La bataille juridique autour de la gratuité des frais de port concernant la vente de livres sur Internet connaît un nouveau rebondissement avec le jugement rendu le 6 mai dernier par la Cour de cassation. Après Amazon (dont la peine avait été levée le 7 mars dernier par la Cour d’appel de Versailles), c’est ainsi Alapage qui s’active pour combattre une décision de justice favorable au Syndicat de la Librairie Française.
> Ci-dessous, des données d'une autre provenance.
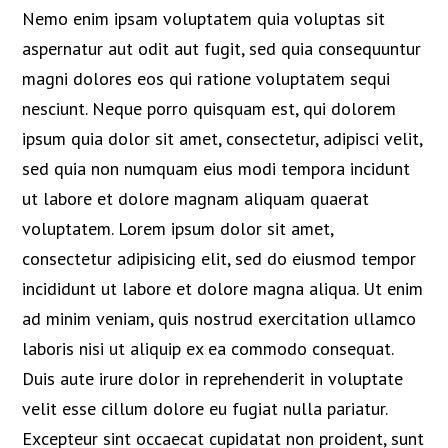
Nemo enim ipsam voluptatem quia voluptas sit
aspernatur aut odit aut fugit, sed quia consequuntur
magni dolores eos qui ratione voluptatem sequi
nesciunt. Neque porro quisquam est, qui dolorem
ipsum quia dolor sit amet, consectetur, adipisci velit,
sed quia non numquam eius modi tempora incidunt
ut labore et dolore magnam aliquam quaerat
voluptatem. Lorem ipsum dolor sit amet,
consectetur adipisicing elit, sed do eiusmod tempor
incididunt ut labore et dolore magna aliqua. Ut enim
ad minim veniam, quis nostrud exercitation ullamco
laboris nisi ut aliquip ex ea commodo consequat.
Duis aute irure dolor in reprehenderit in voluptate
velit esse cillum dolore eu fugiat nulla pariatur.
Excepteur sint occaecat cupidatat non proident, sunt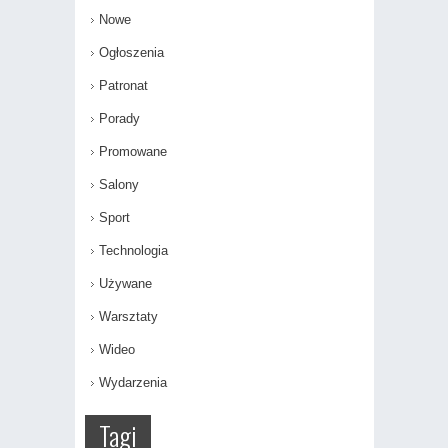
Nowe
Ogłoszenia
Patronat
Porady
Promowane
Salony
Sport
Technologia
Używane
Warsztaty
Wideo
Wydarzenia
Tagi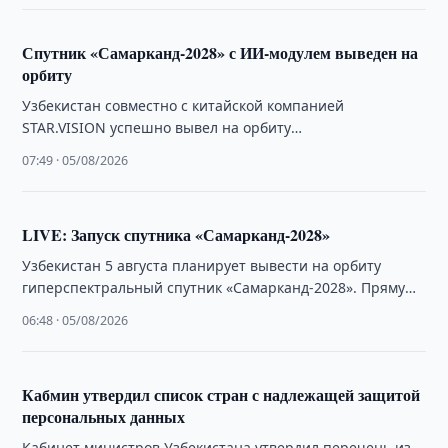
Спутник «Самарканд-2028» с ИИ-модулем выведен на
орбиту
Узбекистан совместно с китайской компанией
STAR.VISION успешно вывел на орбиту
гиперспектральный спутник «Самарканд-2028», открыв
07:49 · 05/08/2026
новый этап развития национальной космической
программы.
LIVE: Запуск спутника «Самарканд-2028»
Узбекистан 5 августа планирует вывести на орбиту
гиперспектральный спутник «Самарканд-2028». Прямую
трансляцию запуска можно посмотреть на нашем сайте.
06:48 · 05/08/2026
Кабмин утвердил список стран с надлежащей защитой
персональных данных
Кабинет министров Узбекистана утвердил перечень из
La clé de voûte de ce nouveau jugement semble résider dans la notion de « prime ». Celles-ci sont en effet interdites par une loi Lang jugeant que toute pratique de vente assortie d’un cadeau pourrait, si elle était généralisée, favoriser les plus gros acteurs du secteur. La Cour d’appel de Paris avait repris cette position en jugeant que la livraison gratuite était susceptible d’inciter à l’achat et s’apparentait ainsi à une prime. C’est ce que récuse une cour de cassation pour qui une prime serait constituée d’un produit ou d’un service possédant en soi une valeur marchande et qui est donc susceptible d’être acquis indépendamment de l’objet avec lequel elle est proposée. Telle ne serait pas le cas dans une librairie en ligne pour laquelle le livre constituerait la seule valeur marchande.

On le voit, le débat pose le problème des limites de ce qui est marchandise : s’agit-il uniquement du produit éditorial ou des services qui lui sont afférents ? Et ceux-ci possèdent-ils ainsi une valeur susceptible d’inciter à l’achat ? À cette dernière question, Thierry Wolton (auteur d’une violente attaque contre le SLF et pour la librairie en ligne), répondrait certainement par « oui » puisqu’il écrit : « Peu importe, l'essentiel pour moi, comme pour tous les amateurs de livres sans doute, est de pouvoir trouver quand je veux, où je veux, les ouvrages qui m'intéressent. Cette liberté-là n'a pas de prix ».

C’est bien le service (« pouvoir trouver quand je veux, où je veux ») tout autant que le livre qui possèdent ici une valeur, et nous nous situons aux antipodes d’une Cour de cassation jugeant qu’il s’agit du seul livre. Dans le même esprit, il est intéressant de visiter les pages d’accueil des sites engagés dans cette bataille juridique : si Alapage accueille le visiteur avec une voyante banderole sur laquelle figurent un poing dressé et l’inscription « frais de port en révolte », Amazon va encore plus loin en plaçant sur toute la largeur de l’écran un message plus explicite (« Livraison gratuite pour des millions d’articles »).

Existe-t-il le moindre doute quant à la fonction de ces voyants messages et peut-on réellement nier qu’ils incitent à l’achat ? La chose ne semble guère possible : ces pratiques entrent ainsi selon nous clairement dans le cadre de la « prime » et poursuivent des objectifs que rappelle judicieusement le communiqué du SLF publié ici.